ISIT312/ISIT912 Big Data Management
Spring 2023
MapReduce Practice
After this practice, you will get familiar with how to run MapReduce applications and how to use
ToolRunner and Partitioner.
(0) Laboratory Instructions.
Start VirtualBox and import the BigdataVM-2021v2_2.
Once done, in the network setting of VirtualBox, check and change the “attached to” option to
“NAT”.
Start BigdataVM-2021v2_2.
Both the account and the password are bigdata (if needed).
See the previous laboratory instruction in Week 2 for detailed operations in the following steps:
i. Start Zeppelin and create a new notebook named, say, Lab2
ii. Start the services of HDFS, YARN and Job History Server
(1) Run MapReduce Applications
In the following, you will run some MapReduce applications in the Hadoop installation. Both
applications are included in the hadoop-mapreduce-examples-2.7.3.jar file in a folder
$HADOOP_HOME/share/hadoop/mapreduce.
This first application is the computation of Pi. You can start the applications by executing the following
command:
$HADOOP_HOME/bin/hadoop jar $HADOOP_HOME/share/hadoop/mapreduce/hadoop-mapreduce-examples-
2.7.3.jar pi 10 20
Another application is searching the regular expressions beginning with the string dfs. First, create a
folder input in a home folder.
$HADOOP_HOME/bin/hadoop fs -mkdir input
Then, copy all files located in a local file system folder $HADOOP_HOME/etc/Hadoop to input
folder.
$HADOOP_HOME/bin/hadoop fs -put $HADOOP_HOME/etc/hadoop/* input
Finally, run the application as follows:
$HADOOP_HOME/bin/hadoop jar $HADOOP_HOME/share/hadoop/mapreduce/hadoop-mapreduce-examples-
2.7.3.jar grep input output 'dfs[a-z.]+'
(Note that to perform the above operation, if the output folder exists in your HDFS, you need to
remove it first. It means that if you run the application for the second time, the folder output must
be removed first.)
Check what are the outcomes of the application saved in output folder in HDFS.
$HADOOP_HOME/bin/hadoop fs -cat output/*
(2) YARN UI
Enter bigdata-VirtualBox:8088 (or localhost:8088) into your web browser. Check the
list of applications you just submitted and completed.
(3) Compile and Run MapReduce Application
Unzip a file shakespeare.zip located in a folder dataset on Desktop of your local file system. You
should get a file shakespeare.txt. Upload the text file to HDFS.
Download WordCount.java application from Moodle.
Read and understand the code.
Compile and run it to count the frequencies of words in a file shakespeare.txt. See, the previous
lab instructions in Week 2 for how to compile the source.

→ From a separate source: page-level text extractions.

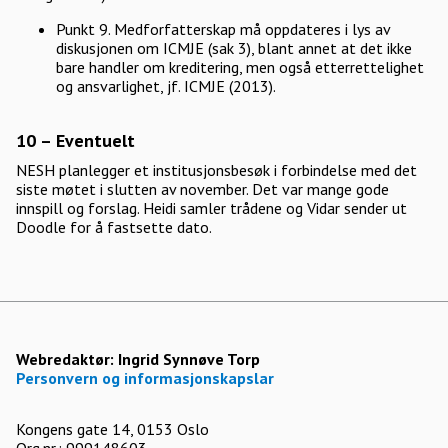
Punkt 9. Medforfatterskap må oppdateres i lys av
diskusjonen om ICMJE (sak 3), blant annet at det ikke
bare handler om kreditering, men også etterrettelighet
og ansvarlighet, jf. ICMJE (2013).
10 – Eventuelt
NESH planlegger et institusjonsbesøk i forbindelse med det
siste møtet i slutten av november. Det var mange gode
innspill og forslag. Heidi samler trådene og Vidar sender ut
Doodle for å fastsette dato.
Webredaktør:
Ingrid Synnøve Torp
Personvern og informasjonskapslar
Kongens gate 14, 0153 Oslo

See, Step (1) how to run an application.
Assume that an application reads from a file shakespeare.txt in HDFS and it writes to a file in
output folder in HDFS.
(4) Use a ToolRunner
WordCountToolRunner.java available on Moodle is an incomplete source code. Complete the
run() method and the main(). See the lecture slides for the example codes of the two methods.
(5) Test Your Job Locally
In the real production environment, it is often convenient to test your locally one a sample dataset
before running it on a Hadoop cluster. With a ToolRunner, a local running environment can be set up
easily with arguments when submitting the job.

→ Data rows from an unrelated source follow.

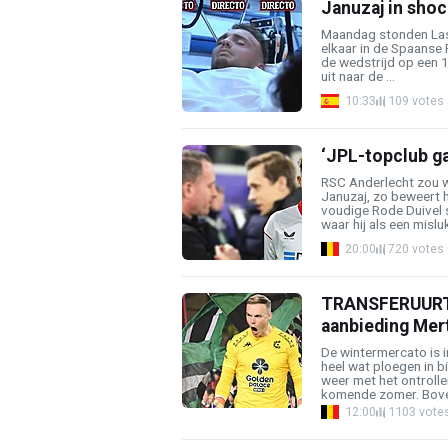
Januzaj in shoc
Maandag stonden Las
elkaar in de Spaanse P
de wedstrijd op een 1
uit naar de ...
10:33
109 votes
‘JPL-topclub ga
RSC Anderlecht zou w
Januzaj, zo beweert 
voudige Rode Duivel s
waar hij als een mislu
20:00
720 votes
TRANSFERUURTJE
aanbieding Mer
De wintermercato is i
heel wat ploegen in bi
weer met het ontrolle
komende zomer. Boven
12:00
1103 vote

Create a configuration file named hadoop-local.xml with the following content:
fs.defaultFS
file:///
mapreduce.framework.name
local
Save the file to a folder of your preferences, say /home/bigdata/Desktop.
Suppose WCTR.jar is the jar file you created for the WordCountToolRunner app. You can run
your job locally with the following argument.

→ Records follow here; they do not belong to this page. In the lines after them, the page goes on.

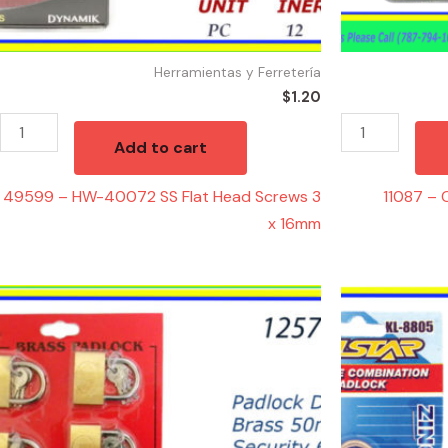
16mm
quantity
Herramientas y Ferretería
$
1.20
Add to cart
49599 – HW-40072 SS Flat Head Screws 3
11087 –
x 16mm
12525
12471
-
-
CANDADO
CANDADO
DISPLAY(6)40-
DE
50mm
COMBINACION
quantity
quantity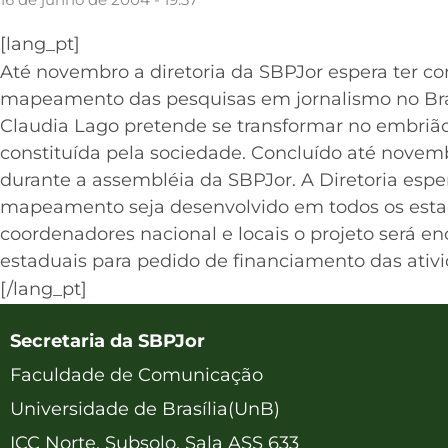
[lang_pt]
Até novembro a diretoria da SBPJor espera ter co
mapeamento das pesquisas em jornalismo no Bras
Claudia Lago pretende se transformar no embrião
constituída pela sociedade. Concluído até novemb
durante a assembléia da SBPJor. A Diretoria espe
mapeamento seja desenvolvido em todos os estad
coordenadores nacional e locais o projeto será 
estaduais para pedido de financiamento das ativ
[/lang_pt]
Secretaria da SBPJor
Faculdade de Comunicação
Universidade de Brasília(UnB)
ICC Norte, Subsolo, Sala ASS 633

$HADOOP_HOME/bin/hadoop jar WCTR.jar WordCount -conf /home/bigdata/Desktop/hadoop-local.xml
local-input local-output
(6) Use the Partitioner
Extend the application in a file WordCountToolRunner.java with a partitioner. The example
code of a partitioner is found in the slides. Use it to sort the output according to the first letter of the
words (i.e., a-m and others).
To use a Partitioner, the number reduce tasks should be consistent with the number of partitioning
groups defined in a partitioner. You can set the parameter -D mapreduce.job.reduces=x
(where x is a number) when you submit the job to process a file shakespeare.txt. For example:
$HADOOP_HOME/bin/hadoop jar WCTR.jar WordCountToolRunner -D mapreduce.job.reduces=2 input
output
Check the output files with the $HADOOP_HOME/bin/hadoop fs -ls command.